INPUT:
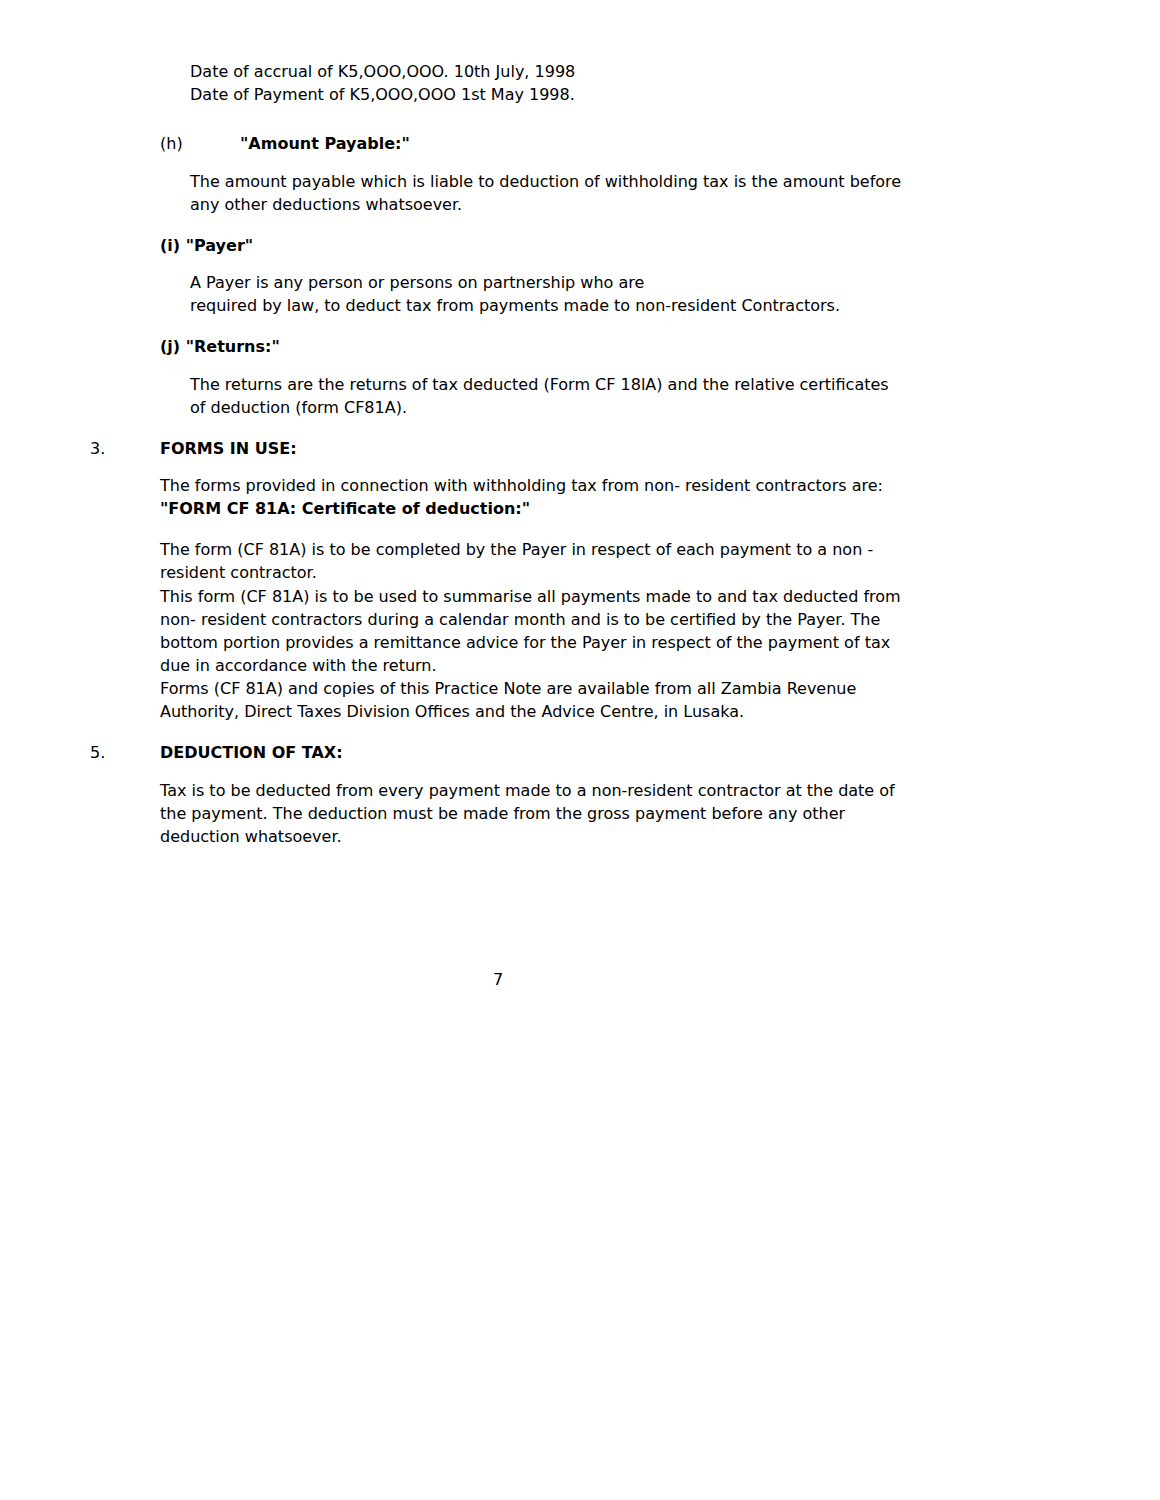Date of accrual of K5,OOO,OOO. 10th July, 1998
Date of Payment of K5,OOO,OOO 1st May 1998.
(h) "Amount Payable:"
The amount payable which is liable to deduction of withholding tax is the amount before any other deductions whatsoever.
(i) "Payer"
A Payer is any person or persons on partnership who are
required by law, to deduct tax from payments made to non-resident Contractors.
(j) "Returns:"
The returns are the returns of tax deducted (Form CF 18lA) and the relative certificates of deduction (form CF81A).
3. FORMS IN USE:
The forms provided in connection with withholding tax from non- resident contractors are:
"FORM CF 81A: Certificate of deduction:"
The form (CF 81A) is to be completed by the Payer in respect of each payment to a non -resident contractor.
This form (CF 81A) is to be used to summarise all payments made to and tax deducted from non- resident contractors during a calendar month and is to be certified by the Payer. The bottom portion provides a remittance advice for the Payer in respect of the payment of tax due in accordance with the return.
Forms (CF 81A) and copies of this Practice Note are available from all Zambia Revenue Authority, Direct Taxes Division Offices and the Advice Centre, in Lusaka.
5. DEDUCTION OF TAX:
Tax is to be deducted from every payment made to a non-resident contractor at the date of the payment. The deduction must be made from the gross payment before any other deduction whatsoever.
7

TASK REQUIREMENTS: Each line from the material above that mentions the word "withholding" needs to be copied.

OUTPUT BELOW:
The amount payable which is liable to deduction of withholding tax is the amount before any other deductions whatsoever.
The forms provided in connection with withholding tax from non- resident contractors are:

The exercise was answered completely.